(de Chie Hayakawa. Japon/France/Philippine/Qatar, 2022, 1h52 , Espagne, 2021, 2h00. Avec Chieko Baisho, Hayato Isomura, Stefanie Arianne, Yumi Kawai, Taka Takao. Festival de Cannes 2022, sélection Un Certain Regard, prix de la Caméra d'or)

 

 

8 septembre 2022 (Magali Van Reeth) – Que se passerait-il si, pour des raisons strictement économique, un pays proposait à ses citoyens les plus âgés d'accepter volontairement de mourir ? Une réflexion intelligente sur les sociétés où la rentabilité prime sur la compassion. Et surtout, une réalisation aussi élégante que pertinente.

 

 

Dans un pays qui pourrait tout à fait être le Japon d'aujourd'hui, la réalisatrice imagine la mise en place du Plan 75 : aux personnes de plus de 75 ans, le gouvernement propose une belle somme d'argent à ceux qui acceptent une euthanasie médicale. Jouant sur les valeurs du pays, le programme parle de ''se sacrifier'' pour les jeunes générations, de leur ''laisser la place'' et lance une campagne massive de recrutement et un accompagnement dynamique pour en assurer la réussite.

 

 

 

Plusieurs personnages, concernés par ce Plan 75, vont se croiser pendant quelques mois. A 78 ans, Michi travaille encore comme femme de chambre dans un hôtel de luxe.
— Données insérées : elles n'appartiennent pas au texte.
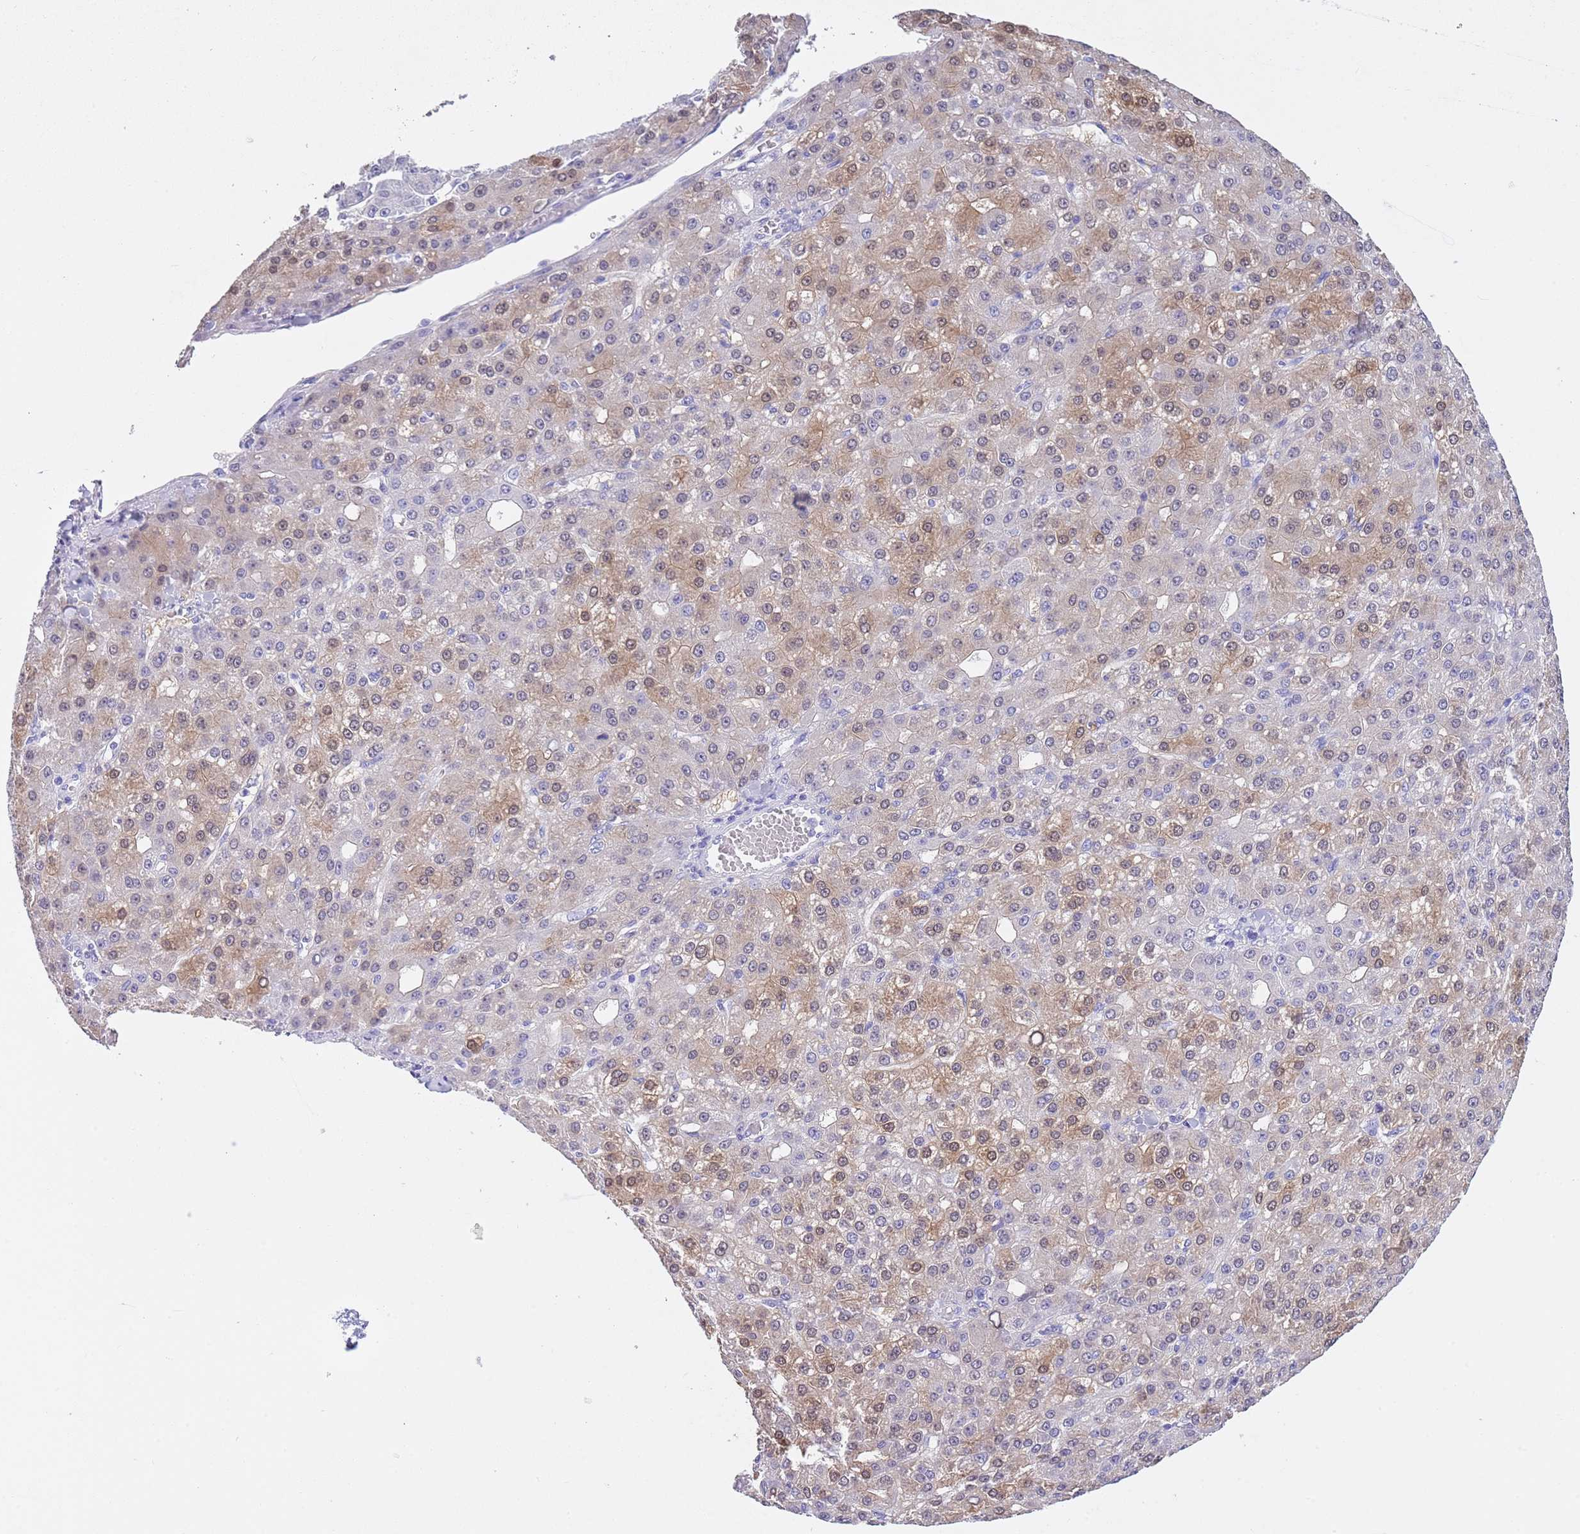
{"staining": {"intensity": "weak", "quantity": "25%-75%", "location": "cytoplasmic/membranous,nuclear"}, "tissue": "liver cancer", "cell_type": "Tumor cells", "image_type": "cancer", "snomed": [{"axis": "morphology", "description": "Carcinoma, Hepatocellular, NOS"}, {"axis": "topography", "description": "Liver"}], "caption": "Protein expression analysis of human liver cancer (hepatocellular carcinoma) reveals weak cytoplasmic/membranous and nuclear positivity in about 25%-75% of tumor cells.", "gene": "TMEM185B", "patient": {"sex": "male", "age": 67}}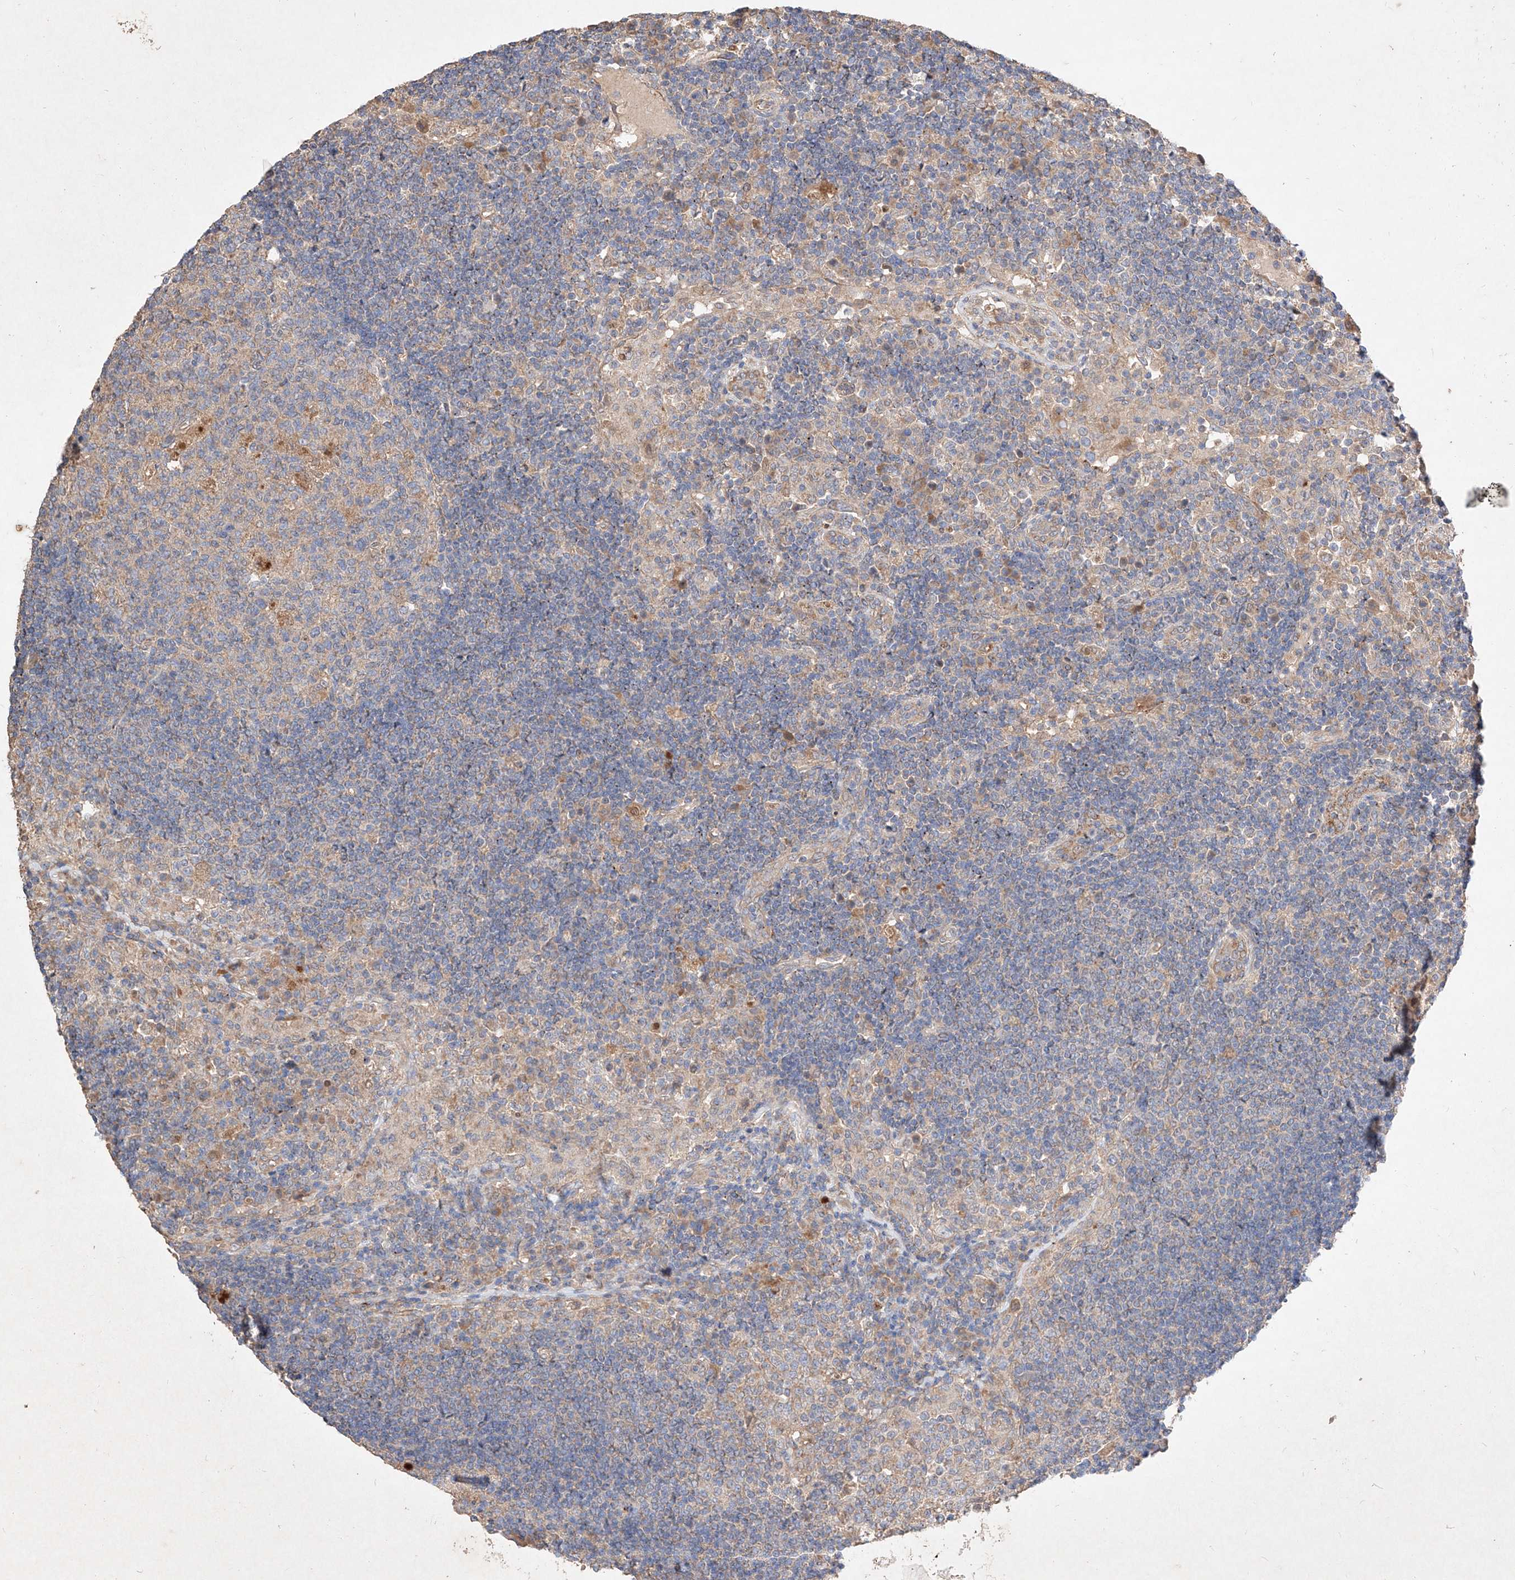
{"staining": {"intensity": "negative", "quantity": "none", "location": "none"}, "tissue": "lymph node", "cell_type": "Germinal center cells", "image_type": "normal", "snomed": [{"axis": "morphology", "description": "Normal tissue, NOS"}, {"axis": "topography", "description": "Lymph node"}], "caption": "Immunohistochemistry of unremarkable human lymph node demonstrates no staining in germinal center cells.", "gene": "C6orf62", "patient": {"sex": "female", "age": 53}}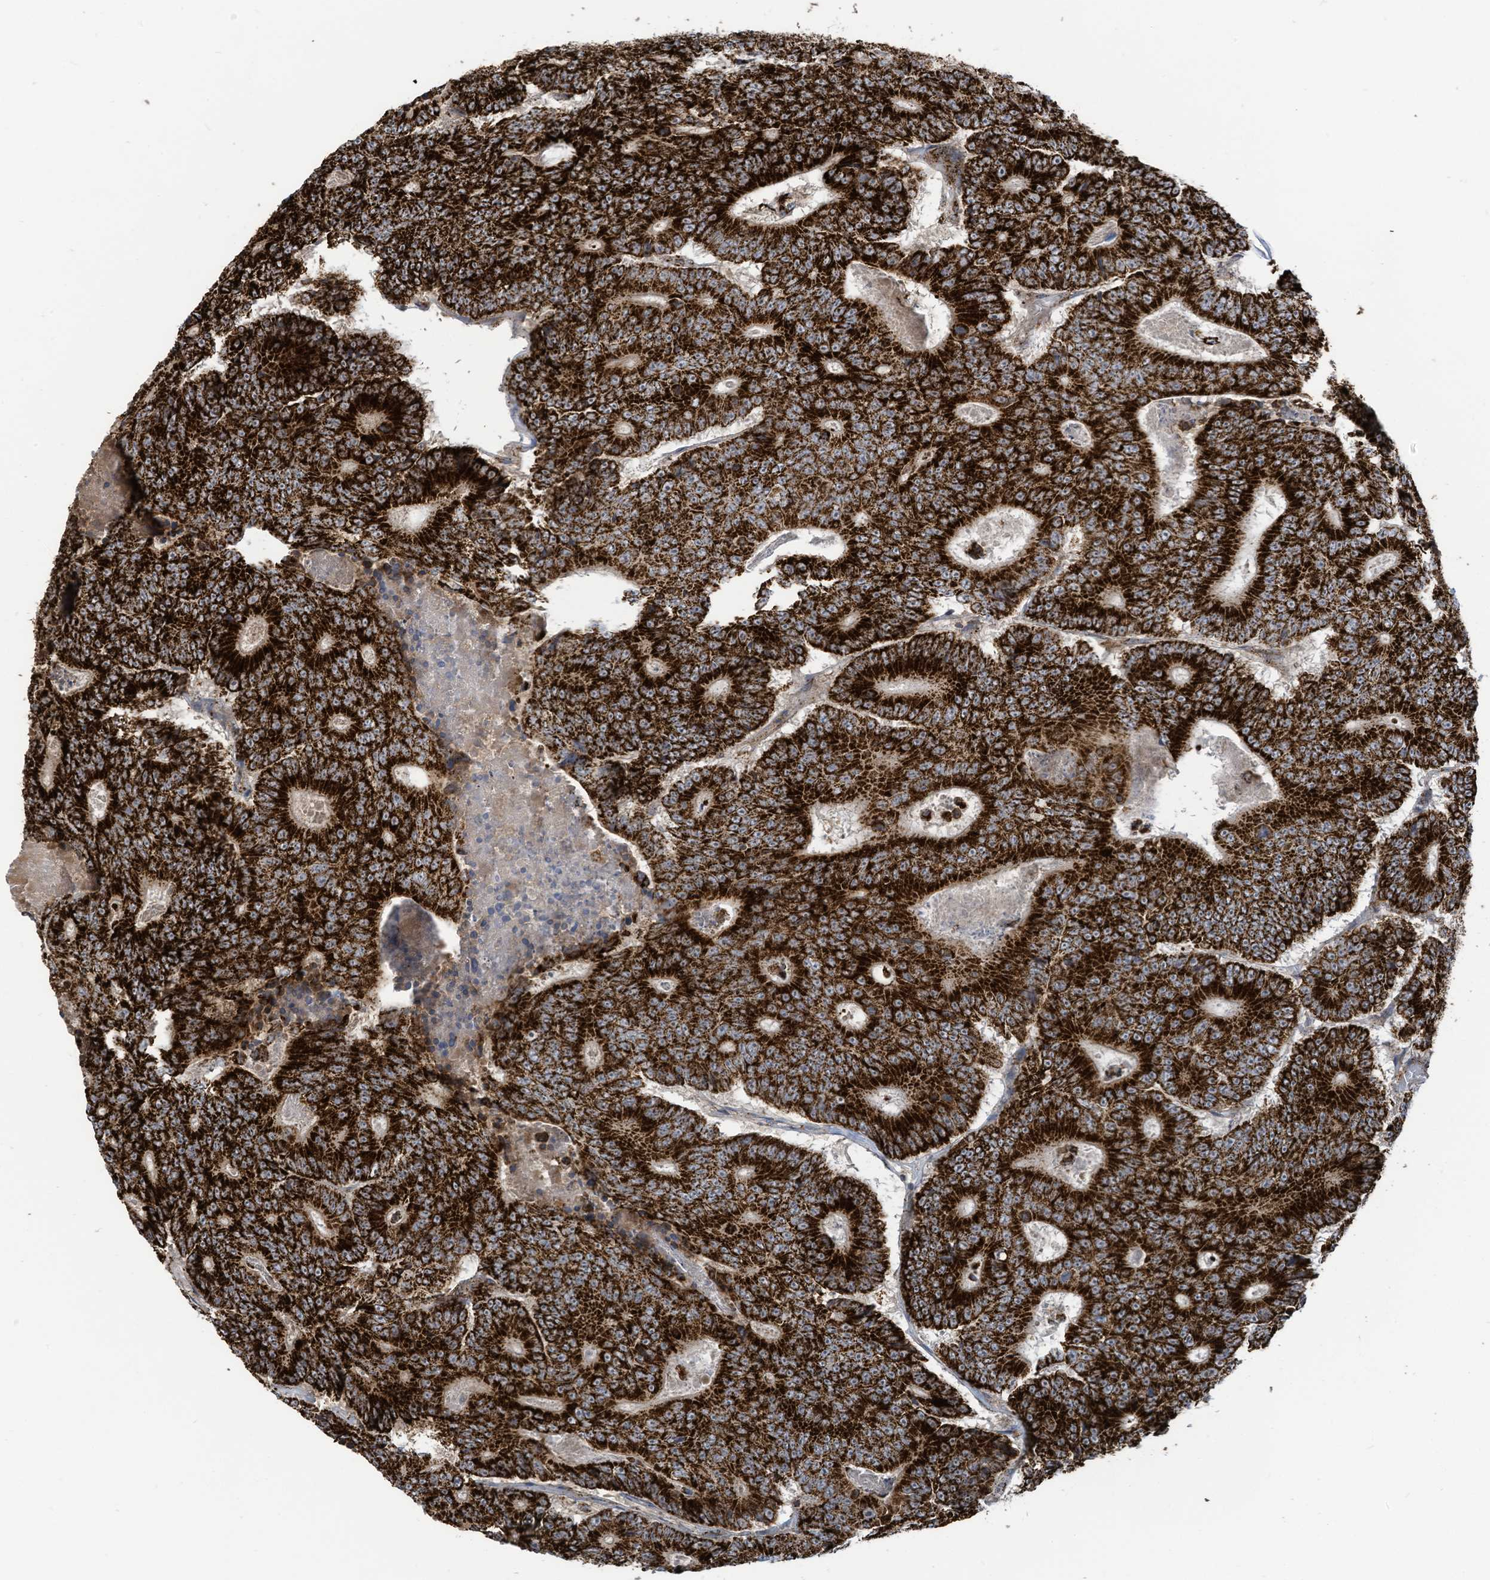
{"staining": {"intensity": "strong", "quantity": ">75%", "location": "cytoplasmic/membranous"}, "tissue": "colorectal cancer", "cell_type": "Tumor cells", "image_type": "cancer", "snomed": [{"axis": "morphology", "description": "Adenocarcinoma, NOS"}, {"axis": "topography", "description": "Colon"}], "caption": "Brown immunohistochemical staining in colorectal cancer shows strong cytoplasmic/membranous expression in about >75% of tumor cells. (Stains: DAB (3,3'-diaminobenzidine) in brown, nuclei in blue, Microscopy: brightfield microscopy at high magnification).", "gene": "COX10", "patient": {"sex": "male", "age": 83}}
Elle passe de bons moments avec ses copines, toutes aussi âgées, et toutes aussi seules dans leur veuvage et éloignement de leurs enfants. Ce sont de très jeunes gens qui les contactent pour les enrôler dans ce programme. Très appliqué au départ, Hiromu va être bouleversé par la demande d'un vieux monsieur, dans lequel il reconnaît son oncle, qu'il n'a pas vu depuis la mort de son père. Il y aussi Maria, jeune femme venue des Philippines pour gagner de quoi payer l'opération de sa fille, atteinte d'une maladie cardiaque.

 

 

A travers cette fiction, la réalisatrice pointe les dysfonctionnements d'une société entièrement tournée vers la rentabilité. Les systèmes de retraite ne permettent pas aux travailleurs les plus modestes de quitter leur emploi et il n'est pas rare de voir des personnes de plus de 80 ans obligées de garder un petit boulot pour payer leur loyer. Dans la société japonaise déchirée entre la modernité occidentale, les exigences économiques et les traditions ancestrales, les liens familiaux se sont distendus. Et comme partout, il faut surmonter sa honte pour recourir à l'aide sociale ou accepter un bol de soupe dans la rue.

 

 

Plus que la pauvreté, la solitude semble être un fléau que la réalisatrice Chie Hayakawa dénonce en miroir dans les scènes où Maria trouve une véritable entraide, que ce soit dans la paroisse catholique qu'elle fréquente ou auprès de son collègue de travail. L'entraide et l'attention, on la trouve aussi à la soupe populaire et dans le personnage de Yoko, jeune femme du programme Plan 75 qui se laisse toucher par une des ''clientes'', qu'elle est chargée de surveiller afin qu'elle ne change pas d'avis.

 

 

C'est un film délicat, qui avance par petites touches où le spectateur a le temps de trouver la place de sa propre réflexion. D'ailleurs, tout n'est pas expliqué, comme la première scène évoquant discrètement le drame de Sagamihara. La mise en scène s’appuie sur les images, elles suggèrent la scène, la bande-son la complète. Tous les personnages sont sensibles et le jeu des acteurs nuancé et précis. Le ton du film, au sujet pourtant dramatique, voire violent pour certains, reste pudique, lumineux, avec quelques touches humoristiques ça et là, car on reste dans la vie, jusqu'au dernier plan.

 

 

Au Festival de Cannes 2022, toutes ces qualités ont permis à Plan 75 et à Chie Hayakawa de recevoir le prix de la Caméra d'or qui récompense le meilleur premier film de la compétition, toutes sélections confondues.